Every day I go to the home page for “city of Essen, coronavirus.” Two-hundred-ninety-eight residents–in a population of 582,624– are suffering from the disease. Two-hundred-six have recovered. Since the onset of the pandemic, 565 of us have been affected. Oldsters haven’t done well. One doctor on the Corona floor of the hospital said: “I’ve never seen so many people born in 1925.”
When I take a walk in the forest or ride my bike, I never bother with face masks. But when I go to the Edeka and the pharmacy, I still wear the surgical mask, plastic face shield and latex gloves—single-use ones for house cleaning, which I snagged before anyone but me started wearing face masks. Had I not been a former New Yorker who still has many friends and a small apartment there, had I not been a cancer patient who wishes to take no chances, I probably would have shrugged off the warnings too. Yesterday, a few people in the aisle of the Edeka were still chatting in groups and pointing at people like me.
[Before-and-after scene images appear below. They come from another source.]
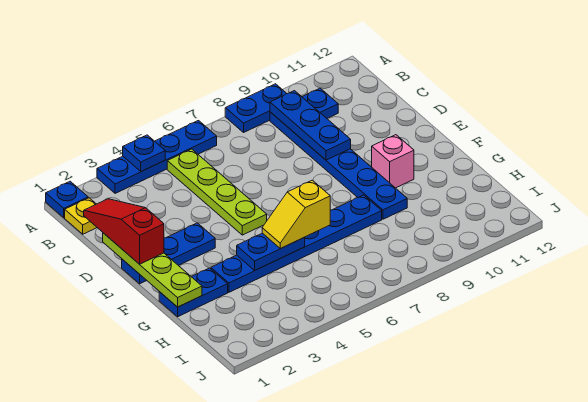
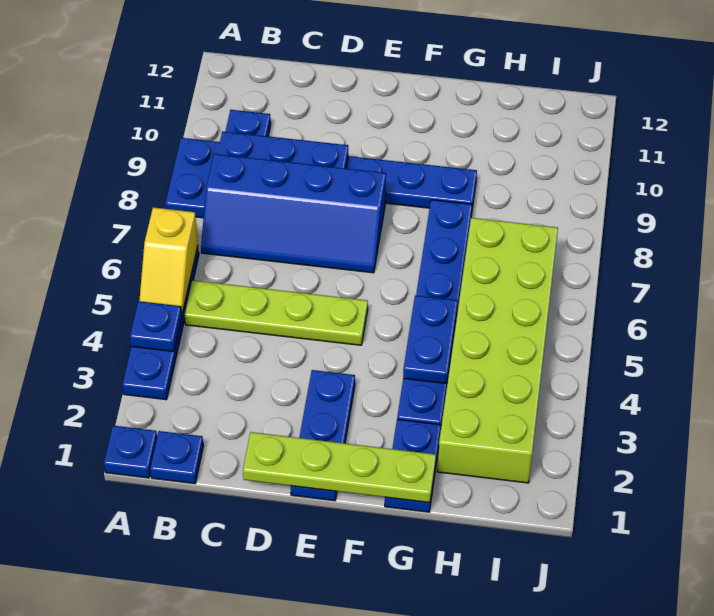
yellow 1x1 plate [65,198,97,234] -> blue 1x1 plate [150,431,203,484]
none -> blue 2x4 slope [201,154,386,273]
red 1x3 slope [84,199,164,264] -> none
pink 1x1 brick [372,135,414,188] -> none
yellow 1x2 slope [262,180,330,249] -> yellow 1x2 slope moved to [139,207,198,313]
none -> lime 2x6 brick [438,218,558,483]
Today I went to the local university hospital for my mandatory monthly treatments. A long line for the waiting room had already formed on the stairs, and most of these folks, like me, wore masks or scarves —but few wore gloves. When I entered the waiting room, the door to the balcony was wide open, a chair placed there to keep it open. I went right out and stayed there watching You-Tube videos of the Moiseyev Dance Company until several other women, inside and in chairs, wanted to close the door—which would have prevented me from hearing the nurse call my name.
“We’re freezing in here!” said one woman.
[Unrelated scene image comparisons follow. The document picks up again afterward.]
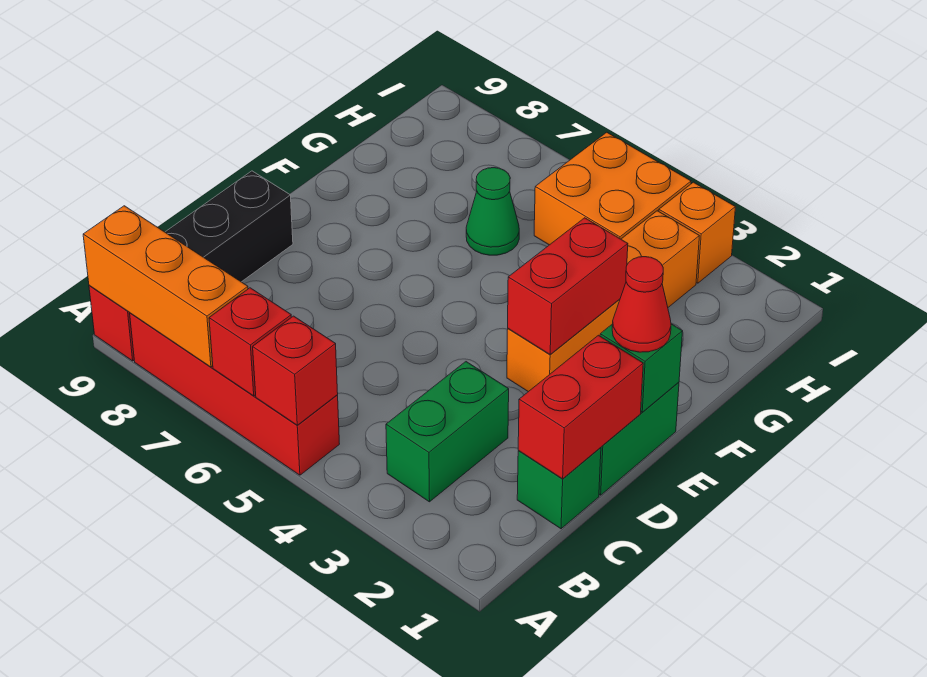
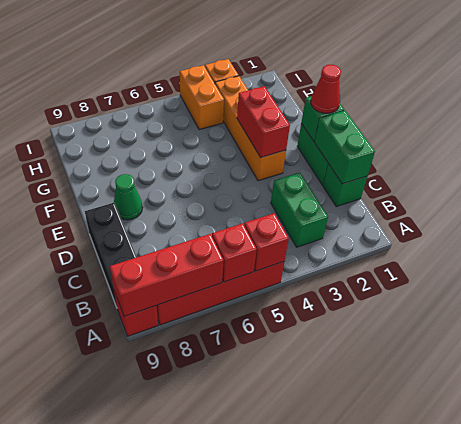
orange 1x3 brick [83,206,248,367] -> red 1x3 brick [110,234,224,316]
red 1x2 brick [518,335,643,479] -> green 1x2 brick [315,111,375,184]
green 1x1 cone [466,168,519,255] -> green 1x1 cone moved to [114,174,143,220]
orange 2x2 brick [534,132,691,245] -> orange 1x2 brick [180,65,224,130]

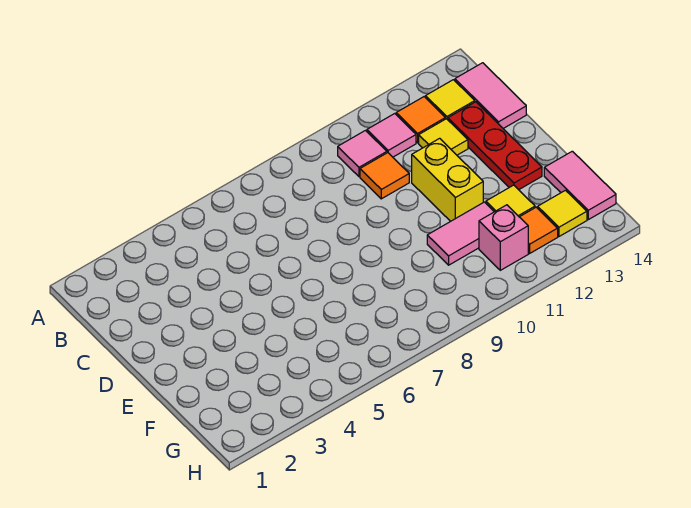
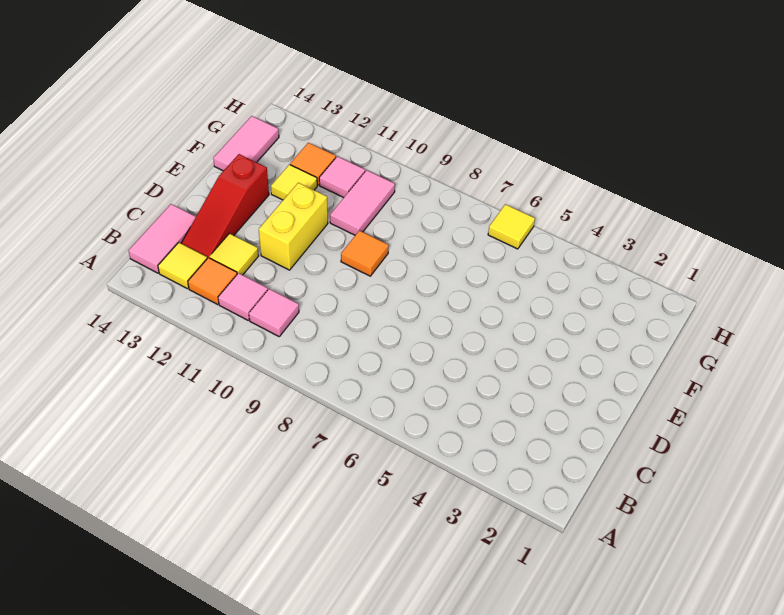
orange 1x1 tile [360,153,409,199] -> orange 1x1 tile moved to [341,231,389,276]
red 1x3 plate [448,102,542,190] -> red 1x3 slope [181,154,269,258]
pink 1x2 tile [427,202,494,265] -> pink 1x2 tile turned to [330,170,395,235]
pink 1x1 brick [479,205,528,270] -> pink 1x1 tile [319,156,365,198]
yellow 1x1 tile [538,190,587,236] -> yellow 1x1 tile moved to [488,204,535,249]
It was a warm spring day. Breezy. You didn’t need a coat.
I came in, sat on a couch, the seat beside me occupied by a piece of paper on which was printed Bitte Freilassen or Keep this spot free. There were many lung cancer patients, so people were coughing. It was hard to see my computer through the plastic shield or the steam building up under it. But I could hear the man sitting opposite me, decked out in a mask, as he nervously tapped both it and his face.
The guy continued to splay fingers across his mask, the patient near him pulled his mask down below his chin, spreading fingers on his cheek. The woman nearest me put her her fist against her maskless mouth, and the woman two seats away had hospital-grade latex gloves and a surgical mask. Also she was holding a magazine with both hands. In the distance—possibly in the room where they draw blood, and where I would soon go—somebody coughed loudly. A nurse came to get me, plucking at her face-mask with un-gloved fingers.
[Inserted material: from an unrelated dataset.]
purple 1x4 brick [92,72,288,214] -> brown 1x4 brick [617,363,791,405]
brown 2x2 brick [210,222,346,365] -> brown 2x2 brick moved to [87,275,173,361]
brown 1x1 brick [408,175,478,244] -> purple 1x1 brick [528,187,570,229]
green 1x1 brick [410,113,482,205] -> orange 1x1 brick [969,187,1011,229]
A few days ago, walking in the park, I heard a woman say to some acquaintances she’d just run into, “Oh, when I want more room, I just cough loudly!”
(A version of this piece appeared on the author’s blog.)
Melissa Knox‘s recent writing appears in *82 Review. Her book, Divorcing Mom: A Memoir of Psychoanalysis, was published by Cynren Press (2019) and reviewed in ACM. She is shown at left in Coronavirus Chic, accessorized with nitrile glove. Perfume by isopropyl alcohol.